Management Proposals

• Director overboarding:
o Subject to the one-year transition period described below, ISS will issue a negative vote recommendation on directors who are not public company CEOs and who sit on more than five public company boards. ISS will issue negative vote recommendations on all elections for that director until they sit on five or fewer public company boards.
o ISS will allow a one-year transition period in which ISS will issue cautionary language in proxy advisory research reports, but not issue negative vote recommendations, for directors that are overboarded under the new policy (but not under the former policy).
o Departing from the policy draft, ISS will not impose tighter restrictions on the number of boards on which sitting public company CEOs may reasonably sit. ISS will continue to issue a negative vote recommendation for overboarding only for public company CEOs that sit on more than their own board and two others. ISS’ negative recommendations would continue to apply only to directorships other than the CEO’s own company.

• Negative director election vote recommendations for directors that have taken unilateral board actions:
o ISS is clarifying its director election policy to state that upon a unilateral reduction of shareholder rights, ISS will generally issue negative vote recommendations on director elections until a majority of shareholders approve the rights reduction, or until the rights are fully restored.
o In addition, ISS will issue a negative vote recommendation on directors of newly-public companies when the directors have taken adverse actions immediately prior to the IPO, including classifying the board and introducing supermajority voting requirements.

• Voting policy for directors nominated using proxy access:
o ISS is clarifying its voting policy to establish that vote recommendations for directors nominated using proxy access will be evaluated case-by-case using criteria that are similar to those used in proxy contests.
o In addition, certain criteria may be applied specifically to proxy access nominees, including “those that are specific to the company, to the nominee(s) and/or to the nature of the election (such as whether or not there are more candidates than board seats).”

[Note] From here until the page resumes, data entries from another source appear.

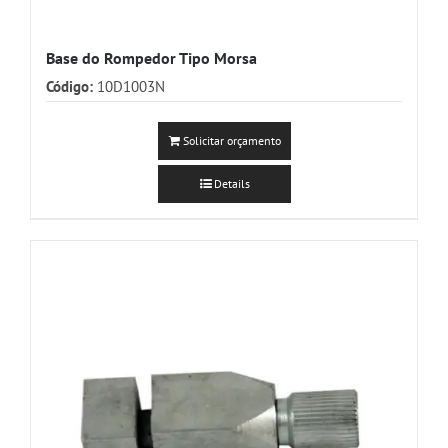
Base do Rompedor Tipo Morsa
Código:
10D1003N
Solicitar orçamento
Details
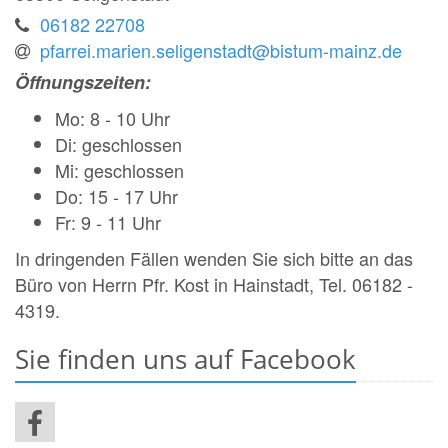
06182 22708
pfarrei.marien.seligenstadt@bistum-mainz.de
Öffnungszeiten:
Mo
: 8
-
10 Uhr
Di: geschlossen
Mi: geschlossen
Do:
15
-
17 Uhr
Fr: 9
-
11 Uhr
In dringenden Fällen wenden Sie sich bitte an das
Büro von Herrn Pfr. Kost in Hainstadt, Tel. 06182 -
4319.
Sie finden uns auf Facebook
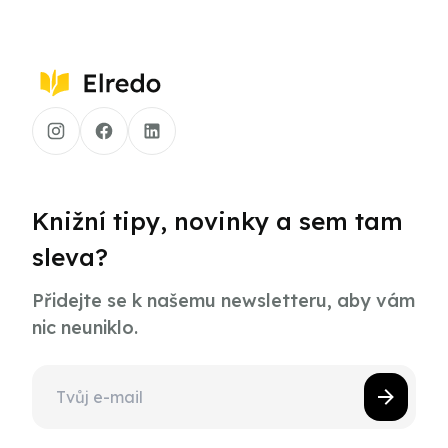
Knižní tipy, novinky a sem tam
sleva?
Přidejte se k našemu newsletteru, aby vám
nic neuniklo.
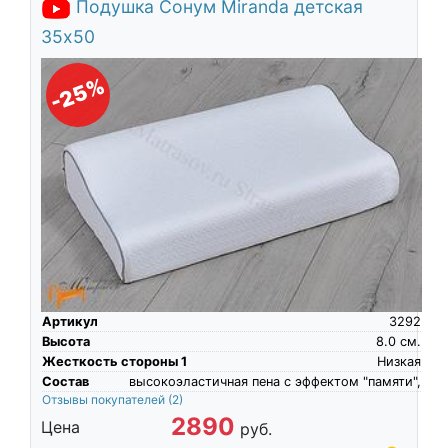
Подушка Сонум Miranda детская
35х50
-25%
Артикул
3292
Высота
8.0
см.
Жесткость стороны 1
Низкая
Состав
высокоэластичная пена c эффектом "памяти",
Отзывы покупателей
(2)
2890
Цена
руб.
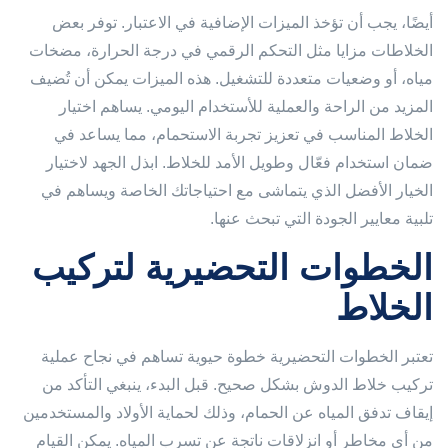
أيضًا، يجب أن تؤخذ الميزات الإضافية في الاعتبار. توفر بعض
الخلاطات مزايا مثل التحكم الرقمي في درجة الحرارة، مضخات
مياه، أو وضعيات متعددة للتشغيل. هذه الميزات يمكن أن تُضيف
المزيد من الراحة والعملية للأستخدام اليومي. يساهم اختيار
الخلاط المناسب في تعزيز تجربة الاستحمام، مما يساعد في
ضمان استخدام فعّال وطويل الأمد للخلاط. ابذل الجهد لاختيار
الخيار الأفضل الذي يتماشى مع احتياجاتك الخاصة ويساهم في
تلبية معايير الجودة التي تبحث عنها.
الخطوات التحضيرية لتركيب
الخلاط
تعتبر الخطوات التحضيرية خطوة حيوية تساهم في نجاح عملية
تركيب خلاط الدوش بشكل صحيح. قبل البدء، ينبغي التأكد من
إيقاف تدفق المياه عن الحمام، وذلك لحماية الأولاد والمستخدمين
من أي مخاطر أو انزلاقات ناتجة عن تسرب المياه. يمكن القيام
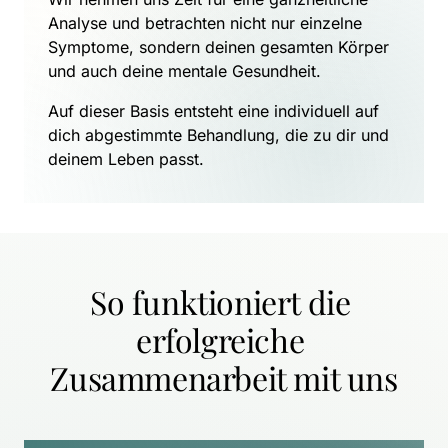
Analyse und betrachten nicht nur einzelne 
Symptome, sondern deinen gesamten Körper 
und auch deine mentale Gesundheit.
Auf dieser Basis entsteht eine individuell auf 
dich abgestimmte Behandlung, die zu dir und 
deinem Leben passt.
So funktioniert die 
erfolgreiche 
Zusammenarbeit mit uns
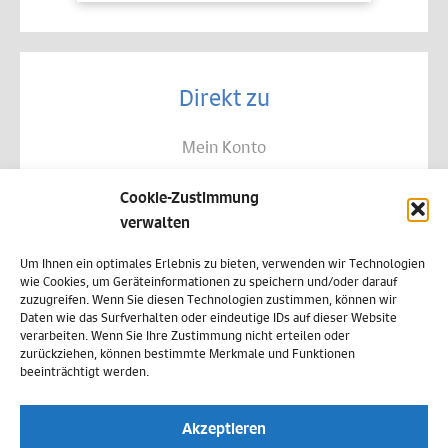
Direkt zu
Mein Konto
Kontakt
Cookie-Zustimmung
Allgemeine Geschäftsbedingungen
verwalten
Datenschutz
Um Ihnen ein optimales Erlebnis zu bieten, verwenden wir Technologien
wie Cookies, um Geräteinformationen zu speichern und/oder darauf
Widerruf
zuzugreifen. Wenn Sie diesen Technologien zustimmen, können wir
Daten wie das Surfverhalten oder eindeutige IDs auf dieser Website
Zahlungsweisen
verarbeiten. Wenn Sie Ihre Zustimmung nicht erteilen oder
zurückziehen, können bestimmte Merkmale und Funktionen
Versand & Lieferung
beeinträchtigt werden.
Impressum
Akzeptieren
Cookie-Richtlinie (EU)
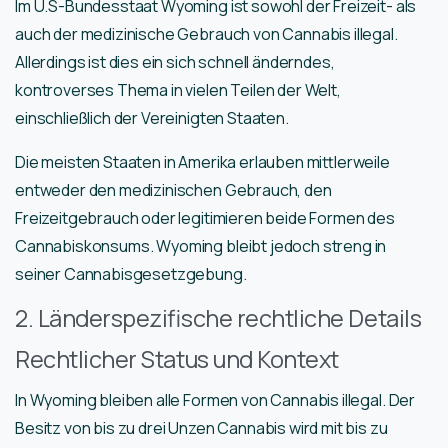
Im U.S-Bundesstaat Wyoming ist sowohl der Freizeit- als
auch der medizinische Gebrauch von Cannabis illegal.
Allerdings ist dies ein sich schnell änderndes,
kontroverses Thema in vielen Teilen der Welt,
einschließlich der Vereinigten Staaten.
Die meisten Staaten in Amerika erlauben mittlerweile
entweder den medizinischen Gebrauch, den
Freizeitgebrauch oder legitimieren beide Formen des
Cannabiskonsums. Wyoming bleibt jedoch streng in
seiner Cannabisgesetzgebung.
2. Länderspezifische rechtliche Details
Rechtlicher Status und Kontext
In Wyoming bleiben alle Formen von Cannabis illegal. Der
Besitz von bis zu drei Unzen Cannabis wird mit bis zu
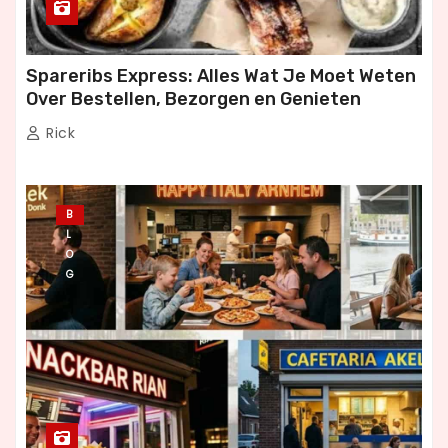
Spareribs Express: Alles Wat Je Moet Weten
Over Bestellen, Bezorgen en Genieten
Rick
B
L
O
G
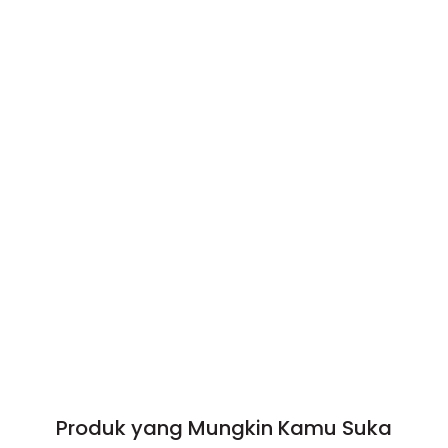
Produk yang Mungkin Kamu Suka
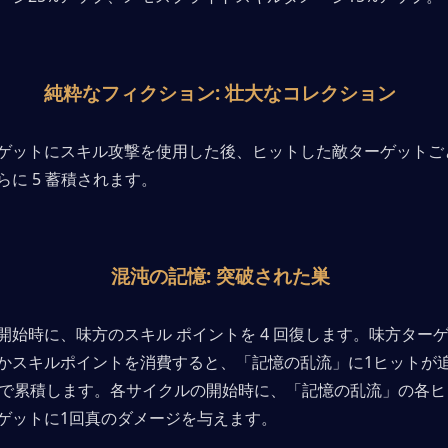
純粋なフィクション: 壮大なコレクション
ゲットにスキル攻撃を使用した後、ヒットした敵ターゲットご
に 5 蓄積されます。
混沌の記憶: 突破された巣
開始時に、味方のスキル ポイントを 4 回復します。味方ター
かスキルポイントを消費すると、「記憶の乱流」に1ヒットが
まで累積します。各サイクルの開始時に、「記憶の乱流」の各ヒ
ゲットに1回真のダメージを与えます。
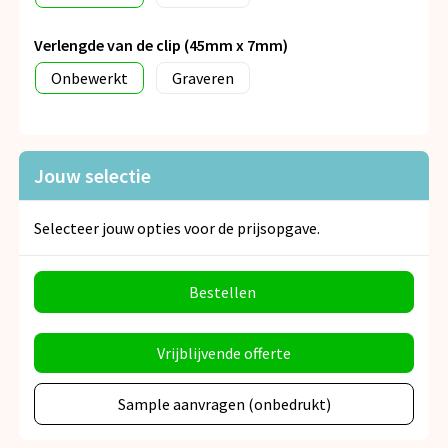
Verlengde van de clip (45mm x 7mm)
Onbewerkt
Graveren
Jouw selectie
Selecteer jouw opties voor de prijsopgave.
Bestellen
Vrijblijvende offerte
Sample aanvragen (onbedrukt)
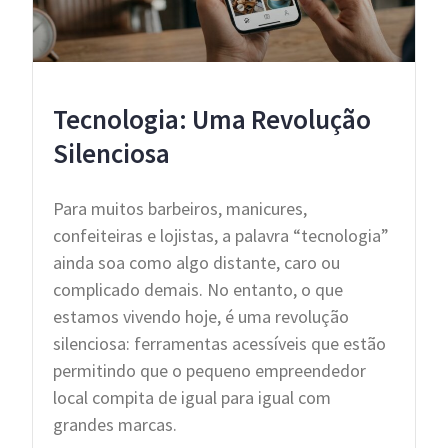
Tecnologia: Uma Revolução
Silenciosa
Para muitos barbeiros, manicures,
confeiteiras e lojistas, a palavra “tecnologia”
ainda soa como algo distante, caro ou
complicado demais. No entanto, o que
estamos vivendo hoje, é uma revolução
silenciosa: ferramentas acessíveis que estão
permitindo que o pequeno empreendedor
local compita de igual para igual com
grandes marcas.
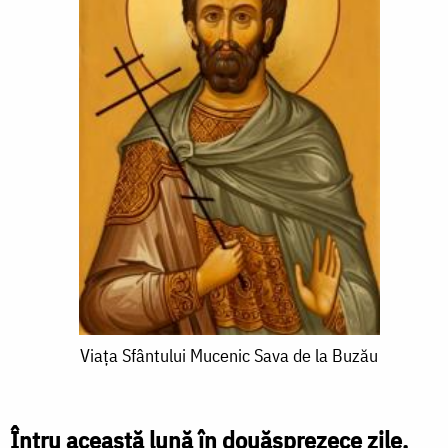
Viața
Viața Sfântului Mucenic Sava de la Buzău
Sfântului
Mucenic
Întru această lună în douăsprezece zile,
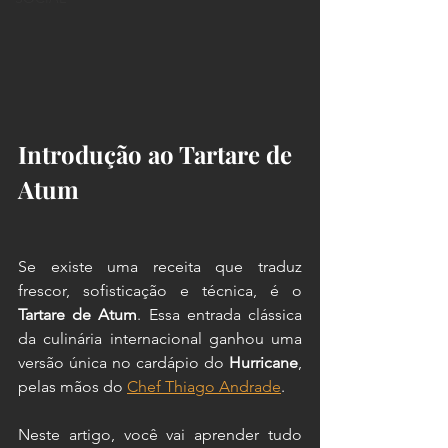
Introdução ao Tartare de 
Atum
Se existe uma receita que traduz 
frescor, sofisticação e técnica, é o 
Tartare de Atum
. Essa entrada clássica 
da culinária internacional ganhou uma 
versão única no cardápio do 
Hurricane
, 
pelas mãos do 
Chef Thiago Andrade
.
Neste artigo, você vai aprender tudo 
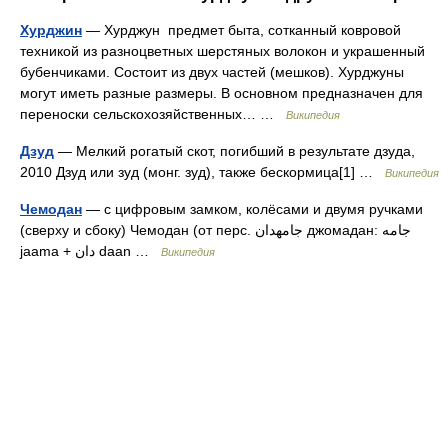
Хурджин
— Хурджун предмет быта, сотканный ковровой
техникой из разноцветных шерстяных волокон и украшенный
бубенчиками. Состоит из двух частей (мешков). Хурджуны
могут иметь разные размеры. В основном предназначен для
переноски сельскохозяйственных… …
Википедия
Дзуд
— Мелкий рогатый скот, погибший в результате дзуда,
2010 Дзуд или зуд (монг. зуд), также бескормица[1] …
Википедия
Чемодан
— с цифровым замком, колёсами и двумя ручками
(сверху и сбоку) Чемодан (от перс. جامهدان‎ джомадан: جامه
jaama + دان daan …
Википедия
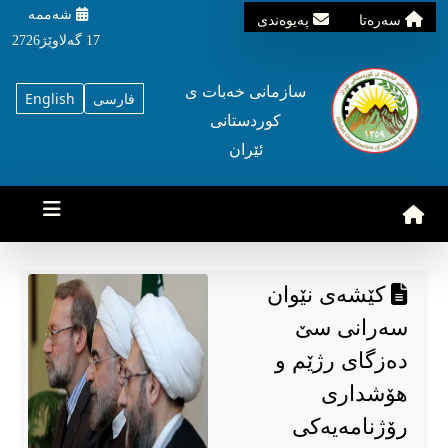
شه‌ممه‌
سه‌ره‌تا
په‌یوه‌ندی
17 گه‌لاوێژ2726
سازمانی خه‌بات ی
فارسی
English
کوردستانی
ئێران
کێشەی نێوان
سەرانی سێ
دەزگای رژێم و
هۆشداری
رۆژنامەیەکی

• Compensation-related votes at externally-managed issuers:
o ISS will generally recommend against say-on-pay proposals where there is an external management structure in place, and there is insufficient detail in the company’s disclosures for ISS to perform a comprehensive pay-for-performance analysis.

Shareholder Proposals

• Compensation: Adopt holding periods:
o ISS is streamlining its holding period shareholder proposal policy, not proposing a new policy.
o ISS is broadening its holding period shareholder proposal policy to “encompass executive equity retention proposals more generally, eliminating the need for a separate policy covering proposals seeking retention of 75% of net shares.”
o ISS will still strongly consider retention ratio and holding period duration among several other factors.

• ESG: Animal welfare:
o ISS is extending the examination of animal welfare issues to suppliers of the target company.
o ISS is somewhat broadening its policy to cover animal welfare-related risks, not just animal welfare standards.
o ISS is adding animal treatment controversies to its list of evaluated criteria.

• ESG: Pharmaceutical pricing, access to medicines, and prescription drug reimportation:
o ISS is adding a component examining “recent significant controversies, litigation, or fines at the company.”
o ISS is adding a regulatory risk component to its analysis.

• ESG: Climate change / greenhouse gas (GHG) emissions:
o ISS is adding specificity to the types of climate change risks of which it will support disclosure, including financial, physical, and regulatory risks.

These summarized changes for your easy reference. Please refer to the ISS published policy for full information and before making final decisions for your company.

Also, if your company will propose an equity compensation plan in 2016, please note that ISS also released an updated Equity Plan Scorecard FAQ document – which outlines a few modifications to the Equity Plan Scorecard evaluation framework, including the addition of a new model index for large companies that are newly public or emerging from bankruptcy. In addition, the document describes several minor adjustments to scorecard factors.